An international team of researchers obtained new geochemical evidence from earth’s oldest-known rocks—found in remote lake regions of northern Canada—which presents a different picture of the planet’s earliest history.
In a paper published in the journal Science Advances, the scientists say that the oldest samples they collected contradict previous research that argued that subduction and recycling were operating from as early as ~4.3 Ga ago. Since earth itself is only 4.5 Ga old, such a claim infers plate tectonic activity from almost day one.
But the samples collected by the team led by Li Xianhua show no sign of material recycling at 4.0 Ga.
“The earliest evidence we find for surface recycling into magmas isn’t until 3.8 Ga,” the researcher said.
Plate tectonics, which cycles critical biogeochemical elements and maintains the planetary thermostat, is in part responsible for life on the blue planet. Subduction—the destructive force of plate tectonics that pushes one plate beneath another—is the most telltale sign of plate tectonics’ great recycling program.
According to Xianhua, silicon and oxygen isotopes in granitic rocks are tracers of surface material recycling in magma. On ancient earth, seawater was saturated with Si and rich in heavy Si due to the lack of lifeforms to consume it. Thus, if any heavy Si materials from the seafloor were recycled back into magma chambers by subduction, then heavy Si isotopes would be detected in granitic rock samples.
“One of the difficulties in applying this technique to ancient rocks is identifying the primary Si isotope composition,” Zhang Qing, lead author of the paper, said. “This is because these rocks have been reworked by heat and pressure repeatedly throughout earth’s long history.”
Zircon, the most abundant datable mineral in granitic rocks, is also conveniently resistant to weathering and later alteration. Applying ultra-high precision analytical techniques to zircon can provide the most reliable constraints on whether the detected Si isotope composition represents the primary signature.

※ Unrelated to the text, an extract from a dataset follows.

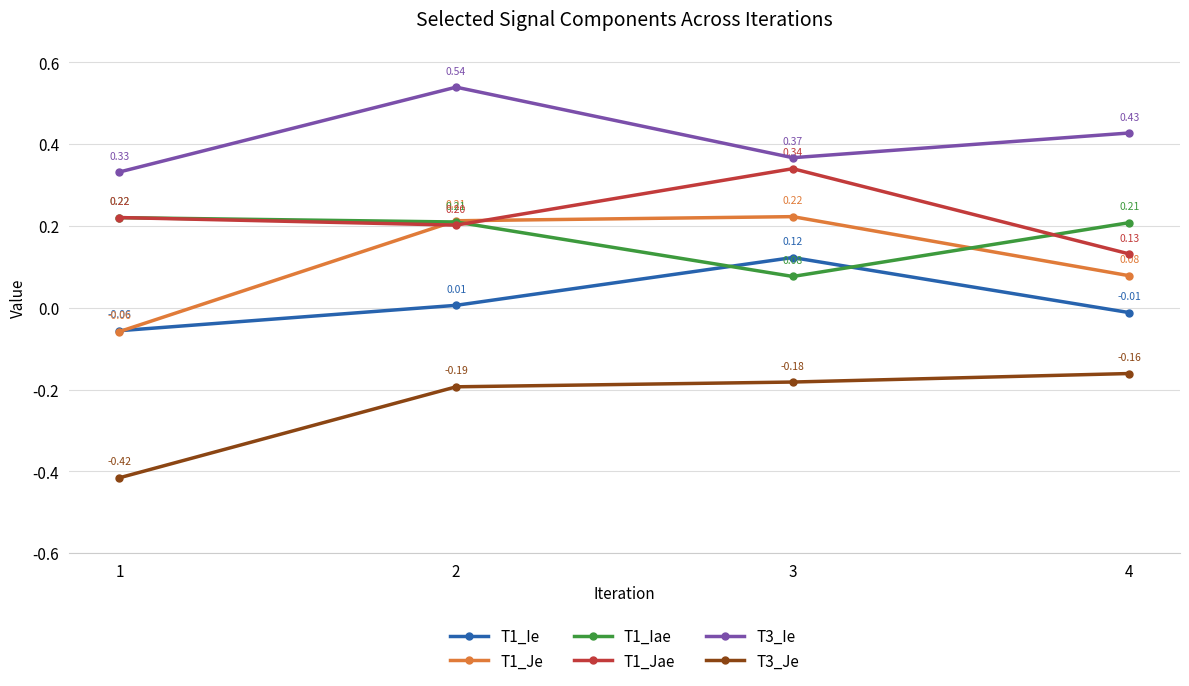

At how many categories does at least one series exceed 0?

4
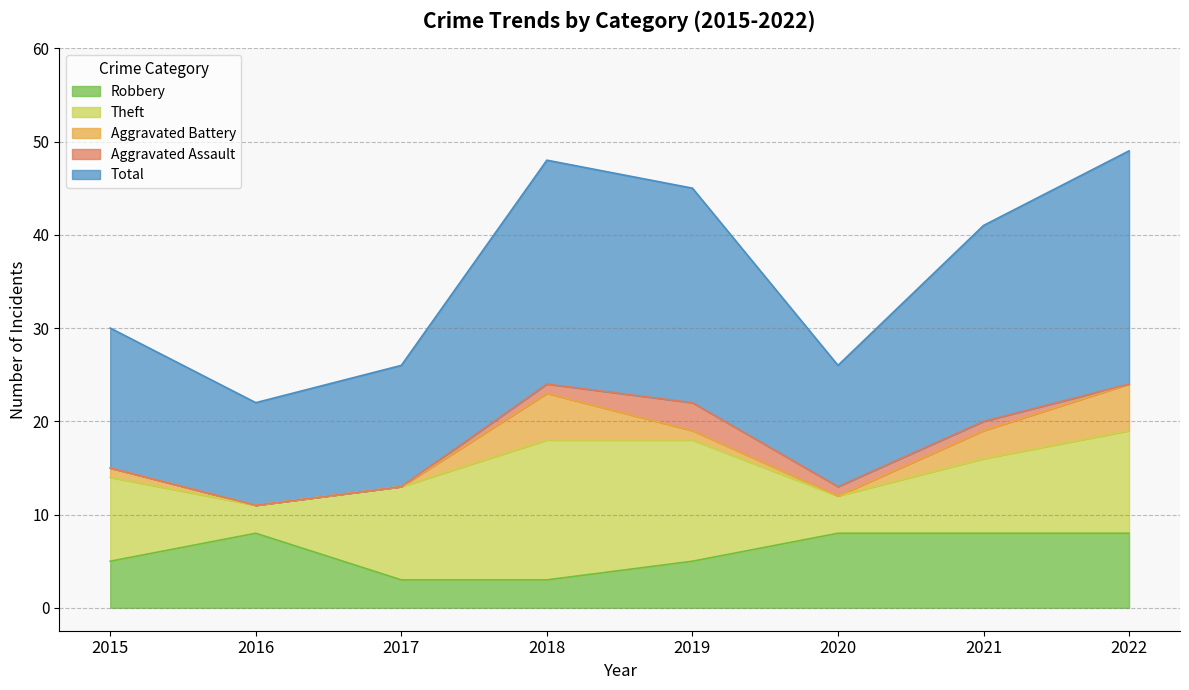

True or false: Theft and Total cross at least once.

False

The absence of a heavy Si signature in the 4.0 Ga rocks means the oldest samples didn’t require subduction.
“Nonetheless, given that the oldest rocks are from a single locality, no subduction needed for one small area doesn’t mean no plate subduction on the planet at 4.0 Ga,” co-author Allen Nutman said.
After careful filtering, though, the data revealed a distinct shift at 3.8 Ga in both Si and O isotopes. For this reason, the study concludes that a possible change in earth’s geodynamics, such as the onset of plate subduction, occurred at 3.8 Ga.
“It was already amazing that these oldest rocks are preserved,” co-author Ross Mitchell said. “And now we learn that they also tell a tectonic coming-of-age story as well.”